*Passage to read*
Hmmm. I really don't know what could be done to fix that (other than making it easier to rip out the unittest blocks). And enough of std.datetime depends on other parts of std.datetime that trimming it down isn't (and can't be) exactly easy. In general, SysTime is the most likely type to be used, and it depends on Date, TimeOfDay, and DateTime, and all 4 of those depend on most of the free functions in the module. It's not exactly designed in a manner which allows you to cut out large chunks and still have it compile. And I don't think that it _could_ be designed that way and still have the functionality that it has.

I guess that this sort of problem is one that would pop up mainly when dealing with compiler bugs. I have a hard time seeing it popping up with your typical bug in Phobos itself. So, I guess that this is the sort of thing that you'd run into and I likely wouldn't.

I really don't know how the situation could be improved though other than making it easier to cut out the unit tests.

- Jonathan M Davis
March 20, 2011
Jonathan M Davis wrote:
>> Jonathan M Davis wrote:
>>> On Saturday 19 March 2011 18:04:57 Don wrote:
>>>> Jonathan M Davis wrote:
>>>>> On Saturday 19 March 2011 17:11:56 Don wrote:
>>>>>> Here's the task:
>>>>>> Given a .d source file, strip out all of the unittest {} blocks,
>>>>>> including everything inside them.
>>>>>> Strip out all comments as well.
>>>>>> Print out the resulting file.
>>>>>>
>>>>>> Motivation: Bug reports frequently come with very large test cases.
>>>>>> Even ones which look small often import from Phobos.
>>>>>> Reducing the test case is the first step in fixing the bug, and it's
>>>>>> frequently ~30% of the total time required. Stripping out the unit
>>>>>> tests is the most time-consuming and error-prone part of reducing the
>>>>>> test case.
>>>>>>
>>>>>> This should be a good task if you're relatively new to D but would
>>>>>> like to do something really useful.
>>>>> Unfortunately, to do that 100% correctly, you need to actually have a
>>>>> working D lexer (and possibly parser). You might be able to get
>>>>> something close enough to work in most cases, but it doesn't take all
>>>>> that much to throw off a basic implementation of this sort of thing if
>>>>> you don't lex/parse it with something which properly understands D.
>>>>>
>>>>> - Jonathan M Davis
>>>> I didn't say it needs 100% accuracy. You can assume, for example, that
>>>> "unittest" always occurs at the start of a line. The only other things
>>>> you need to lex are {}, string literals, and comments.

*Given entries*

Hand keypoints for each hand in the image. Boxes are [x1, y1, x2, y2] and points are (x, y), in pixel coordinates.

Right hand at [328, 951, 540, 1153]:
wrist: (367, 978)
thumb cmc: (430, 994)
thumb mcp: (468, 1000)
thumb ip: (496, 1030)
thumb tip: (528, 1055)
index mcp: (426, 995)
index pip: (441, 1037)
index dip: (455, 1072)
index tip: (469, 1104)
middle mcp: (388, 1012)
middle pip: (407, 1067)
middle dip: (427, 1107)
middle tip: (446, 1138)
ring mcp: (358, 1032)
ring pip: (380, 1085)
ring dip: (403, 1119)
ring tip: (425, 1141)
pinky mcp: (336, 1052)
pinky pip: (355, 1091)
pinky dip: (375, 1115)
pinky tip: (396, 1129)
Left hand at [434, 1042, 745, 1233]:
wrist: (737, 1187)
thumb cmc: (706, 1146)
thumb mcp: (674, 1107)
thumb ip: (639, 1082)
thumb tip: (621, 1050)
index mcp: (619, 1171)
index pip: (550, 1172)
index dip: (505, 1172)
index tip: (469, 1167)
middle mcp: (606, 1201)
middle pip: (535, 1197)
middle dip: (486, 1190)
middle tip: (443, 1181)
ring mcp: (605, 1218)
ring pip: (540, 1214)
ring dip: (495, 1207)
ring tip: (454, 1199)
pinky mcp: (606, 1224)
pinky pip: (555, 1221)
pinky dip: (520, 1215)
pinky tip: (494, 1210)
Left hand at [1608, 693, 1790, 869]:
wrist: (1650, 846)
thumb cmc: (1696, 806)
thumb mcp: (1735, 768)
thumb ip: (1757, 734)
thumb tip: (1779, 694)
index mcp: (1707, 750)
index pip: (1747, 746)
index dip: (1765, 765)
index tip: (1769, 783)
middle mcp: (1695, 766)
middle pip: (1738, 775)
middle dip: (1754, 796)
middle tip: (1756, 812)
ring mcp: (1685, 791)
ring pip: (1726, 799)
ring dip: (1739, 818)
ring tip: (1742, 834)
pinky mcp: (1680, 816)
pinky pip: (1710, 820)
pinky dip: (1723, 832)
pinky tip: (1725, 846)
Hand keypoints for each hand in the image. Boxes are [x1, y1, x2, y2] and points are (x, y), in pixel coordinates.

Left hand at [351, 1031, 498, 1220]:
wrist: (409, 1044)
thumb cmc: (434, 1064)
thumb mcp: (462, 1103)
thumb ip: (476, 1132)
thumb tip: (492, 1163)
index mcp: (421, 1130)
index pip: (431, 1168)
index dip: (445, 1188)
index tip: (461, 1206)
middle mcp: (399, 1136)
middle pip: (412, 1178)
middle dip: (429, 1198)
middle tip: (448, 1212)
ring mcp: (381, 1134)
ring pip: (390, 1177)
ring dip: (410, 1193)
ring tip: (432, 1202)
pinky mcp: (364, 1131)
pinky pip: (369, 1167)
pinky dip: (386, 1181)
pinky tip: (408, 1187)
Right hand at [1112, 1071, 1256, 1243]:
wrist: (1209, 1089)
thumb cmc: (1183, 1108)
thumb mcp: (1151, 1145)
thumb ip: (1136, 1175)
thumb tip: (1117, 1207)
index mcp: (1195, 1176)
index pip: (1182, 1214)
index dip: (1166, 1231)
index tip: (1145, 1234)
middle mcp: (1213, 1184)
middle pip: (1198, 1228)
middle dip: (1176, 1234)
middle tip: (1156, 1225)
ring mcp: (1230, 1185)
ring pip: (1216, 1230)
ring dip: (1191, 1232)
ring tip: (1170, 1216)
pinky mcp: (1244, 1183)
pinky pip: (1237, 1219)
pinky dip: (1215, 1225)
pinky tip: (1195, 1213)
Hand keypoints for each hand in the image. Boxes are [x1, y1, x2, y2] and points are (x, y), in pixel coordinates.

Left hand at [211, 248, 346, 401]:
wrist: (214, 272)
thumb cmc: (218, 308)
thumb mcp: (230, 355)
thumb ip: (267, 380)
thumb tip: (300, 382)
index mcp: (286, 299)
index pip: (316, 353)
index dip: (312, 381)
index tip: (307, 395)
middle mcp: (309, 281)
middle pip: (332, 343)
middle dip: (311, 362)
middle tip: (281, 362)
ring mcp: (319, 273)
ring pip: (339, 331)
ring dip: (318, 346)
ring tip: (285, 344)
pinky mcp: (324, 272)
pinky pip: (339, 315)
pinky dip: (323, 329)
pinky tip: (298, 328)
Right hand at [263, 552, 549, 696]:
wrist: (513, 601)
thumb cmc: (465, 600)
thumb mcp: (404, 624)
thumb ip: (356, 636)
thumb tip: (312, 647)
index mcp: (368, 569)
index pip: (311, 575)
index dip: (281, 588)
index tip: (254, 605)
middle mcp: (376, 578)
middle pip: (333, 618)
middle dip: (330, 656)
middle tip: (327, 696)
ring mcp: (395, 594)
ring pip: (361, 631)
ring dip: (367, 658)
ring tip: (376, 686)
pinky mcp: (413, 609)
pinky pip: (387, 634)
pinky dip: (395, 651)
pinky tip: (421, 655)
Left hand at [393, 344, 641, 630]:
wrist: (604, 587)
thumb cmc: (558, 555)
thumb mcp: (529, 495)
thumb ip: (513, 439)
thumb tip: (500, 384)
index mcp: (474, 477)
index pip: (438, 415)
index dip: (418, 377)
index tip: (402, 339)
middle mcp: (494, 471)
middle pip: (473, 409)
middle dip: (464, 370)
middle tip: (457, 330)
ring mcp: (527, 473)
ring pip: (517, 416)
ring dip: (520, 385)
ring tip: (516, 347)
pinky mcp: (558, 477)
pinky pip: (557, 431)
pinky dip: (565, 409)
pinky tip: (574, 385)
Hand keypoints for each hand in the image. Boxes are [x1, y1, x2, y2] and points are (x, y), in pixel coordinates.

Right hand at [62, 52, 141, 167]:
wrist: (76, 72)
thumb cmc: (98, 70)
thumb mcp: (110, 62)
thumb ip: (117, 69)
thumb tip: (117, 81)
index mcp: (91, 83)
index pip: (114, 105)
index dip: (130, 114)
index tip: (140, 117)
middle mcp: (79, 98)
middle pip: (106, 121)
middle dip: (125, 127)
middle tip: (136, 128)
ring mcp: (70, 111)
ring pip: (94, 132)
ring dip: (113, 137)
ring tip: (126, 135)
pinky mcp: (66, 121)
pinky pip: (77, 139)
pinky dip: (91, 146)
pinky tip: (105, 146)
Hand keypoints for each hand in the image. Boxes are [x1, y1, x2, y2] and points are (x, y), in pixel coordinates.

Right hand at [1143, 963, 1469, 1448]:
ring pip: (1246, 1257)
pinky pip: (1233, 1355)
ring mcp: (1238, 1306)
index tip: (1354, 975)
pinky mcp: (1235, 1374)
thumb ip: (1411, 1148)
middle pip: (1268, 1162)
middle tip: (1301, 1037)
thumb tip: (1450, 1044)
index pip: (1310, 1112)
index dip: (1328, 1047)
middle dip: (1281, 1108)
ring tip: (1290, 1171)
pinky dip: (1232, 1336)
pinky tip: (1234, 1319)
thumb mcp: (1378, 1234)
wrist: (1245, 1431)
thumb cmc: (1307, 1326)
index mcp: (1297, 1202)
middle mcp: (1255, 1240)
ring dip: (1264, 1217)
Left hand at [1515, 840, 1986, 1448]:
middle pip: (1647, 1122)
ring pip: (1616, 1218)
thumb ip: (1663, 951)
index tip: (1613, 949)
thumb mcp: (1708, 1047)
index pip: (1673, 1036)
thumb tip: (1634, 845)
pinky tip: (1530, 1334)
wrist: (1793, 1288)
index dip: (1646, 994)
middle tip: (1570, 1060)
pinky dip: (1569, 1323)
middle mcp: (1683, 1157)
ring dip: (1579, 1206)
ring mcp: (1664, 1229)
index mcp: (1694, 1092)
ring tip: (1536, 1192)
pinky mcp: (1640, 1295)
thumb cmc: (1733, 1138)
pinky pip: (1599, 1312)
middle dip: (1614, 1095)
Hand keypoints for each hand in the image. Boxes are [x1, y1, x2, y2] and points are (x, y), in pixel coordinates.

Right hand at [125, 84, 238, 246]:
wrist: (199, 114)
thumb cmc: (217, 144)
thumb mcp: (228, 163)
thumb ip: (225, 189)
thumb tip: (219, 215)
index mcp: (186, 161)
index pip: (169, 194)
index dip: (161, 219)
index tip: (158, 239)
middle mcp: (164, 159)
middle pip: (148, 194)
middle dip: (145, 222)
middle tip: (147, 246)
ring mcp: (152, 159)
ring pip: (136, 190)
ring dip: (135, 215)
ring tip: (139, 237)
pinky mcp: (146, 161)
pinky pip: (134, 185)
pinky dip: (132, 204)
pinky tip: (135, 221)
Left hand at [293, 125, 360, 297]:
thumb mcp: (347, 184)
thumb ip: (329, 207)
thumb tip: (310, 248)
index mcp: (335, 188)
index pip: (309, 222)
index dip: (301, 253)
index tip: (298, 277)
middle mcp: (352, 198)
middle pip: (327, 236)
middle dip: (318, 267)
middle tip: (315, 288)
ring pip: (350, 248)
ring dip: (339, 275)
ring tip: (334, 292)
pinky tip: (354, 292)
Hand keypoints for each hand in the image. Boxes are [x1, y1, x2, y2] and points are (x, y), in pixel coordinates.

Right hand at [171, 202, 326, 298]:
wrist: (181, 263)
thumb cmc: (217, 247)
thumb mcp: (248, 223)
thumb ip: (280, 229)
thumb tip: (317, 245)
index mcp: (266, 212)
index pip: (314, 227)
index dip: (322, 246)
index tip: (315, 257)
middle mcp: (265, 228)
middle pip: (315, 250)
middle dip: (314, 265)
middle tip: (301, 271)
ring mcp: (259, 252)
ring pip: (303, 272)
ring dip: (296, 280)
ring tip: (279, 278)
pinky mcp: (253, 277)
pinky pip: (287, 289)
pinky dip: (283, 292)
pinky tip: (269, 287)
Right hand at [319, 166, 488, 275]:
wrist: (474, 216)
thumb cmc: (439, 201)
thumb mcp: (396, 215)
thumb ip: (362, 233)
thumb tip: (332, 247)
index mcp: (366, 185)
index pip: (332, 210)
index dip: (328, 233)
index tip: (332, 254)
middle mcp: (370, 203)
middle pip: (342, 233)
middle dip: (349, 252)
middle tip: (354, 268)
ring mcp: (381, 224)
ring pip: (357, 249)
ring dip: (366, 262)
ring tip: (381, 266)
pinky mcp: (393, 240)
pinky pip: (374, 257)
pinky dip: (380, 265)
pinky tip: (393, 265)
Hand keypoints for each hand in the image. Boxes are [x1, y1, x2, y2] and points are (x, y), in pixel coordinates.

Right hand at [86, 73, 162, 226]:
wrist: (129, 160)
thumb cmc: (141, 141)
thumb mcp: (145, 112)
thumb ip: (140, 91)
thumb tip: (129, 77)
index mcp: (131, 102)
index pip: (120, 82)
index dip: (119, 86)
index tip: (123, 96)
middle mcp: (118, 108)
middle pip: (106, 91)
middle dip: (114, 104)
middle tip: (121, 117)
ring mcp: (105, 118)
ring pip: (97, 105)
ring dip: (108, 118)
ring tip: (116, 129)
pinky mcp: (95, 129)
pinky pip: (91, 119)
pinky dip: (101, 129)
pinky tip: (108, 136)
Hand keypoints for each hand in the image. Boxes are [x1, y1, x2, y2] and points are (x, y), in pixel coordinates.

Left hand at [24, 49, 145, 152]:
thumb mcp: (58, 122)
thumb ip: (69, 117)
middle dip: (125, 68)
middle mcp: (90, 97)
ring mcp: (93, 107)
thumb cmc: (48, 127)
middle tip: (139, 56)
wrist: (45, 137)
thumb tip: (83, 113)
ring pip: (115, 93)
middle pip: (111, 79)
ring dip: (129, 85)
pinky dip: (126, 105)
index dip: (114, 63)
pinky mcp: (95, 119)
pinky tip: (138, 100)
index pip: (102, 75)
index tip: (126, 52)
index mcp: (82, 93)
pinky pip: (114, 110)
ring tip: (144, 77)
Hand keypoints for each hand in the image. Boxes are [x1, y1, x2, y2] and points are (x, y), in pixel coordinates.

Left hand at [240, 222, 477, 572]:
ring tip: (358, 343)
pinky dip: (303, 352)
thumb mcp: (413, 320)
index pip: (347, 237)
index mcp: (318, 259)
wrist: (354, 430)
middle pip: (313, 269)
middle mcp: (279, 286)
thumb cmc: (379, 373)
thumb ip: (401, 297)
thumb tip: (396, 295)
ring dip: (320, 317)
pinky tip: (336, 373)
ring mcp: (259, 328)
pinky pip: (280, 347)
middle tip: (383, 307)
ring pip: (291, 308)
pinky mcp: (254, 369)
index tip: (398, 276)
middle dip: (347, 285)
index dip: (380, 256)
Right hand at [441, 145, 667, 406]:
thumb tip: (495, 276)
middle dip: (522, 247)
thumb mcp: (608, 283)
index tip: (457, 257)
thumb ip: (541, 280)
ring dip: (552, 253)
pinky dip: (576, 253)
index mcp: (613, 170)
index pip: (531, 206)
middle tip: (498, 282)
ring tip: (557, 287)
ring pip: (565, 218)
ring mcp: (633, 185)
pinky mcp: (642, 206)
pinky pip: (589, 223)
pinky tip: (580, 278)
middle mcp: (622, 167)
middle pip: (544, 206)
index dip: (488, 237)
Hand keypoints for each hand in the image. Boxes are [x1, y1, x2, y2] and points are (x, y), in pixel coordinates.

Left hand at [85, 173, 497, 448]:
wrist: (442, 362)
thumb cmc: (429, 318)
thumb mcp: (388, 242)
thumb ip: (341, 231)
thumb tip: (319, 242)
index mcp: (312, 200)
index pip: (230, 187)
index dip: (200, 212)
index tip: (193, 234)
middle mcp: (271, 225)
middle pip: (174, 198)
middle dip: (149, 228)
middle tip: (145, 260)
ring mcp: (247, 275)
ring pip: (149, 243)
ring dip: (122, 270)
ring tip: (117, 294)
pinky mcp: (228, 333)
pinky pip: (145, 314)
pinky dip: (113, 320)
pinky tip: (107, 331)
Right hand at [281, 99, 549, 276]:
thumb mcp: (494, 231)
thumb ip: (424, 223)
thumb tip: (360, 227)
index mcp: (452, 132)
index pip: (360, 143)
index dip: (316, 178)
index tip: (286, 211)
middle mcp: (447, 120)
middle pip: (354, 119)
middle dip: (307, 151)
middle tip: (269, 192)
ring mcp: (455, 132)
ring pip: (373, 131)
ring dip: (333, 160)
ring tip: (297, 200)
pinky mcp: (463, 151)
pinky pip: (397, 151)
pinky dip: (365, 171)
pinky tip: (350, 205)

*Exercise*
In the mailing-list discussion, what share of the total time needed to fix a bug does reducing the test case frequently take?

*Result for this exercise*
About 30% of the total time.